Question to you guys. I have 2 sigs and when I rack the slide with an empty mag inserted, the takedown lever moves down on both of them. Is this normal?


----------



## Growler67 (Sep 8, 2008)

Slightly, full 90 degrees, wiggles in place? A little more specificity on "moves" would be more helpful. Pics too, maybe, depending on what is going on (before and after). Just sayin'.


----------



## DevilsJohnson (Oct 21, 2007)

Growler67 said:


> Slightly, full 90 degrees, wiggles in place? A little more specificity on "moves" would be more helpful. Pics too, maybe, depending on what is going on (before and after). Just sayin'.


+1
It's hard to understand what you are saying is "moving down"

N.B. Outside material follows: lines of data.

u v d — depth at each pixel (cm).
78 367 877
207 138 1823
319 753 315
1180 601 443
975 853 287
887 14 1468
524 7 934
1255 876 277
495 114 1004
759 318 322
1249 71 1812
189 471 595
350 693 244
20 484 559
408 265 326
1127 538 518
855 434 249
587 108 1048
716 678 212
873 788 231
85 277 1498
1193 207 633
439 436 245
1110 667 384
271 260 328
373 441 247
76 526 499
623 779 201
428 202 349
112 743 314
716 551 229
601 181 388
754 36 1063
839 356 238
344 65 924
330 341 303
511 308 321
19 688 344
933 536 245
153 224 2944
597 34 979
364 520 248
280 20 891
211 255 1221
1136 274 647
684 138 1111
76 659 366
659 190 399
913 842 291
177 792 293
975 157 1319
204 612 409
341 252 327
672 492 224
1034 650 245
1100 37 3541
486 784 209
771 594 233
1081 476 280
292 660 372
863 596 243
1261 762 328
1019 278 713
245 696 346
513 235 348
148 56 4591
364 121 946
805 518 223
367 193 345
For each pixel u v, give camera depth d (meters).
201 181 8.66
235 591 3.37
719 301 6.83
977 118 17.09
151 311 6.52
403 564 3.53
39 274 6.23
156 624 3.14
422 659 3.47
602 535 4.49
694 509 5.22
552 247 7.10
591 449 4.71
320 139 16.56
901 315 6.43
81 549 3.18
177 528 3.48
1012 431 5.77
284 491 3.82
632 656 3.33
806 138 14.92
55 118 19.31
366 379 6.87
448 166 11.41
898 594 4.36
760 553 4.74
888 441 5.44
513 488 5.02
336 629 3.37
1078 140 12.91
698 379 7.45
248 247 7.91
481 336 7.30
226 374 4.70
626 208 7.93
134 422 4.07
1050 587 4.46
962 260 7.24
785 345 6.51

I took a look at both mine and don't see any movement in mine. I can give you that much.


----------



## mentalplane (Apr 27, 2009)

Here are one of the guns in question. my brand new sig 229 elite dark


----------



## mentalplane (Apr 27, 2009)

The lever doesnt move a whole bunch but it is pretty clear from the pics that it does move. is this something i should be concerned about?


----------



## DevilsJohnson (Oct 21, 2007)

I wouldn't think so really. It's not getting anywhere near where it has to for the slide to be affected.


----------



## mentalplane (Apr 27, 2009)

do you know why is the lever even moving in the first place? does your sigs lever move that much too devil?


----------



## Growler67 (Sep 8, 2008)

It moves that much because of the way SiG designed their lock-up lug/barrel as a single piece assembly, unlike that of the Beretta 92 seires or 1911's for example. When the slide is back, the muzzle of the barrel tips up as the lock-up lug drops down. In the process it comes out of contact with the cross bar portion of the take down lever, that lack of tension causes the slight droop. When the slide is in full battery, contact with the cross bar locks up the action and the take down lever sits higher. Nothing to be concerned or worried about.


----------



## mentalplane (Apr 27, 2009)

thanks growler, you're always around to give an answer when I have a question.


----------